Take a look at their one full-blown, official release, the aptly named Seconds of Pleasure, and you'll see that Bremner co-authored five of the seven original tracks. After Rockpile hit the rockpile, Bremner continued to play the supporting role, albeit briefly, with The Pretenders, fashioning the memorable hook on the mega-hit Back on the Chain Gang, and playing on other tracks. Since then, unfortunately, Bremner has largely existed in the shadows, releasing just two albums in some 20 years. Now, though, he's returned with his third effort, an intoxicating collection of songs that are worthy of being mistaken for Rockpile's second outing, if one were to exist.
Recorded in Sweden with a fine backing band, Bremner bursts forth with a dozen carefully crafted nuggets. From start to finish, he plays riffs that don't quit; dashes off catchy melodies that live on long after you've shut off your CD player (or iPod), and fashions harmonies that fill the room with the same heavenly feel of an Everly Brothers classic. Starting with a rockabilly attitude that's filtered through a power pop sensibility, Bremner strikes hard with the opening track, “They Don't Come Much Better,” an unabashed ode to his steady. The theme continues on “Only The Sound Of My Heart,” an uptempo ballad about love that just doesn't quit. In a fit of nostalgia, he sings convincingly of renewing love with an old flame in “Where We Still Call Home,” a pastiche of 1960s harmonies and guitar hooks that demands you hit the repeat button. And when he sings that he's tired of people telling him to do something else with his life in the Beatlesque “Get A Job,” you can feel his frustration.

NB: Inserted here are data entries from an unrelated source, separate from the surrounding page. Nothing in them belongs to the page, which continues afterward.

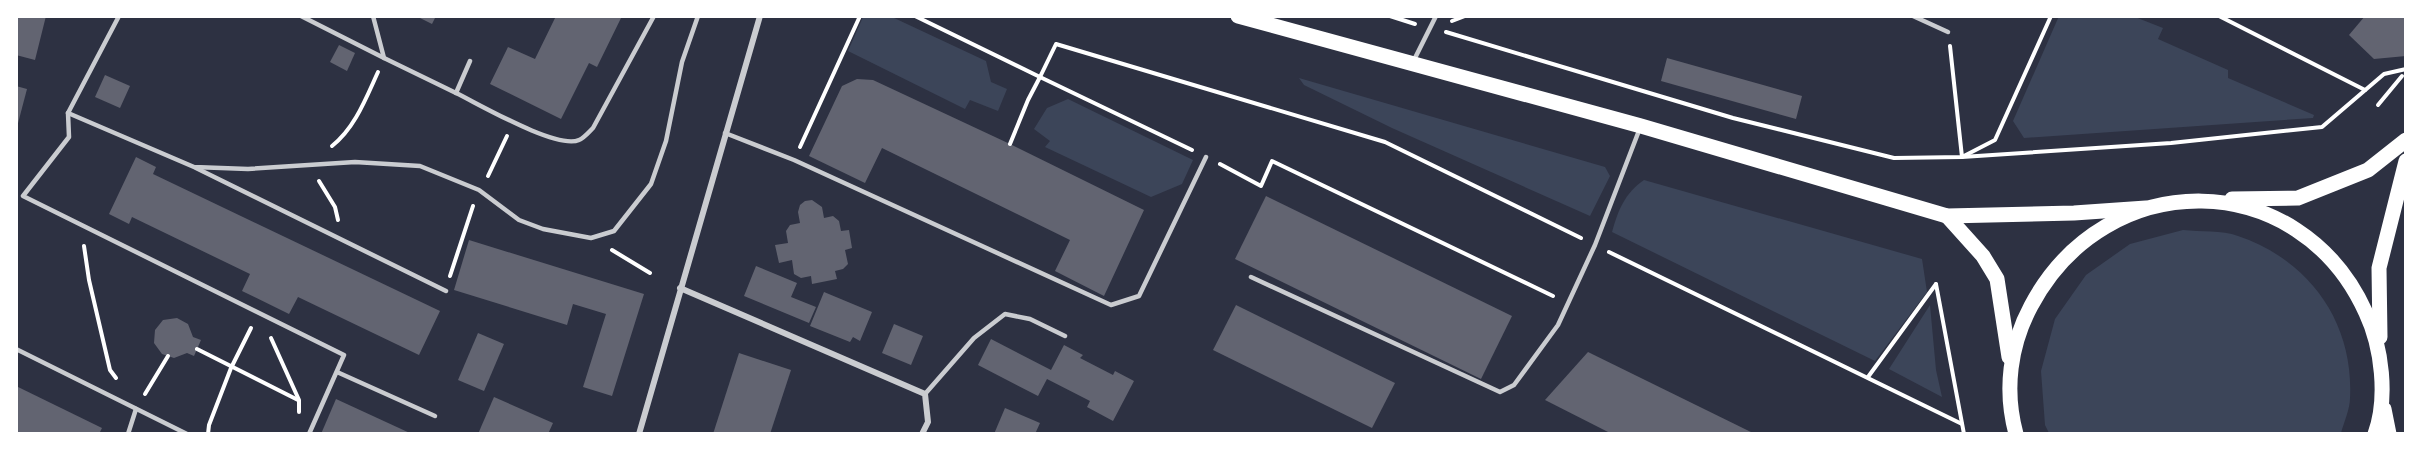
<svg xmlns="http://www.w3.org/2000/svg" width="2422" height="450" viewBox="0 0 2422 450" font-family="Raleway,sans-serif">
	<rect width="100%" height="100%" fill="#2d3142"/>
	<g fill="#3c4559">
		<path d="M2059,16L2135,17L2163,28L2158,39L2228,70V78L2314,115L2313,118L2024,138L2013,121Z"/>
		<path d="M863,17H892L986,61L991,82L1007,89L998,111L970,100L965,109L848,51Z"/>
		<path d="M1299,78L1605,167L1610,176L1590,216L1392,128L1304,85Z"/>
		<path d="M1068,99L1193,160L1182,184L1151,197L1045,147L1050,141L1034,129L1047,108Z"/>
		<path d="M1644,180L1922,259L1927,292L1875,361L1612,232C1618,210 1625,193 1644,180Z"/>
		<path d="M2183,230C2200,232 2222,230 2238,236C2309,260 2354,322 2350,398C2350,409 2344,422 2341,433H2049L2045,425L2041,371L2055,319L2086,275L2130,244Z"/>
		<path d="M1930,305L1936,370L1942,397L1889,369Z"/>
	</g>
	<g fill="#626471">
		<path d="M16,16H46L35,60L16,55Z"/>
		<path d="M416,16H436L432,24Z"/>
		<path d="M556,16H622L597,67L589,63L561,119L490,84L508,47L535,59Z"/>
		<path d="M2365,16H2406V56L2374,59L2349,35Z"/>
		<path d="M339,45L355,53L347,71L330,62Z"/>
		<path d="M1667,58L1802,96L1796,119L1661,81Z"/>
		<path d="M105,75L130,86L120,108L95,97Z"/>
		<path d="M857,79L873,80L1010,144L1144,210L1104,296L1055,271L1070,240L882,148L865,183L809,156L842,86Z"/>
		<path d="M16,86L27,89L17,127H16Z"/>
		<path d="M136,157L156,167L153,174L440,311L419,355L298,297L289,314L242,291L250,274L132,217L129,224L109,214Z"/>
		<path d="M1266,196L1512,316L1481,379L1235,259Z"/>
		<path d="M812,200L822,207L824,218L833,216L839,221L841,231L849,230L852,248L845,250L848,264L843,269L835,271L837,279L812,284L811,276L801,278L794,274L792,260L779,263L775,245L788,243L786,231L790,225L800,223L798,212L800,205L805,201Z"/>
		<path d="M469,240L644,294L612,396L583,387L606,314L573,304L567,325L454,290Z"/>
		<path d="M756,266L797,283L791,297L816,307L809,323L744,296Z"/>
		<path d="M824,292L872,312L860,341L853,337L850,342L810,326Z"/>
		<path d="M1236,305L1395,383L1372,428L1213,350Z"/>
		<path d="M177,318L188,324L193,337L201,340L194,356L187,353L174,358L162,354L154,343L155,330L163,320Z"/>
		<path d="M894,324L923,336L911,365L882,353Z"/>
		<path d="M478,333L504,344L484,391L458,380Z"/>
		<path d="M991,339L1051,370L1064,345L1083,355L1080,358L1113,375L1115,371L1134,381L1113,421L1087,407L1090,401L1047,379L1038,396L978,365Z"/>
		<path d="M1588,352L1755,434H1612L1545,400Z"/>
		<path d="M739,353L791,370L770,434H713Z"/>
		<path d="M16,386L102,428L99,434H16Z"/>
		<path d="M494,397L553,423L548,434H478Z"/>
		<path d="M336,399L412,434H321Z"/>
		<path d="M1005,408L1040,423L1035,434H994Z"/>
	</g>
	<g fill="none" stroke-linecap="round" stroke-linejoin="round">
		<g stroke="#fff" stroke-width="4">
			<path d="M915,16L1040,77L1056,44L1385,142L1581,238"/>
			<path d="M1390,16L1415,24"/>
			<path d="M2219,16L2365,90"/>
			<path d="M1452,21L1465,16"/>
			<path d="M1446,32L1733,118L1894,158L1962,157L2171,143L2322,127L2384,74L2406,69"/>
			<path d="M1950,46L1962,157L1995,140L2051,16"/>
			<path d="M2378,105L2402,76"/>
			<path d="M1010,144L1028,100L1040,77L1192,150"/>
			<path d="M332,146C355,128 366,98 378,72"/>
			<path d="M800,147L860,16"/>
			<path d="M1220,164L1261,186L1272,161L1553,296"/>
			<path d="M488,176L507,136"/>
			<path d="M319,181L335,207L338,220"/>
			<path d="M84,246L89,280L110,370L116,378"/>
			<path d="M612,250L650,273"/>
			<path d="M1609,252L1962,424"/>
			<path d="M450,276L473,206"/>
			<path d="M1936,284L1964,434"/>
			<path d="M271,338L299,400V412"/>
			<path d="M197,349L298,400"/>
			<path d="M1868,377L1936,284"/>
			<path d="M145,394L168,356"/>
			<path d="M208,434L209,425L231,368L251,328"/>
		</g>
		<g stroke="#caccd0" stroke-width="4.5">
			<path d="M119,16L68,113L69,137L23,196L344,355L309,434"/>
			<path d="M301,16L384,58"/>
			<path d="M373,16L384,58L456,93"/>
			<path d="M1913,16L1948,32"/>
			<path d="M470,61L456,93C479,104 557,150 579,140C584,138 589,132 593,128L654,16"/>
			<path d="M1413,62L1436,16"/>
			<path d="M68,113L194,167L248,169L355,162L420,166L479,190L519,220L543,229L591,238L614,231L651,184L666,141L682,62L698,16"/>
			<path d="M725,133L794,160L1111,305L1139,296L1206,157"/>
			<path d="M196,168L446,291"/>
			<path d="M1251,277L1500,392L1514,385L1558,325L1595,245L1640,128"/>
			<path d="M16,349L187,434"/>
			<path d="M337,372L435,416"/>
			<path d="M925,394L974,338L1005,314L1030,319L1065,336"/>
			<path d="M128,434L136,409"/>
		</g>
		<g stroke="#caccd0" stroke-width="6">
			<path d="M680,288L925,394L928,422L922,434"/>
			<path d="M639,434L760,16"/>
		</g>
		<g stroke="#fff" stroke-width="15">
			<path d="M1238,16L1641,126L1947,216L2074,213L2146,208"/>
			<path d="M2232,199L2298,198L2368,170L2406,140"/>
			<path d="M1947,216L1983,256L1997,279L2009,357"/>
			<path d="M2380,337L2379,268L2406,161"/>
			<path d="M2384,409L2389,434"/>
			<path d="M2016,434C2004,390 2010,345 2031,306C2106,164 2300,166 2366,313C2382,347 2388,398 2375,434"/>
		</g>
	</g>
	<rect width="2422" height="450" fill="none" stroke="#ffffff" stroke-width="36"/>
</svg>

What Bremner has succeeded in doing is to create something wonderfully new out of something old, he's taken a patented approach to riffs, rhythms and melodic vocals, and refashioned them into a familiar sound that still manages to feel fresh and vital. Moreover, he does so in a way that is befitting a journeyman's his intelligent lyrics about middle-aged romance, friendship and work are so accessible that you can to relate to the limitations he describes. No ifs, buts or maybes, this is, in large part, the second coming of Rockpile.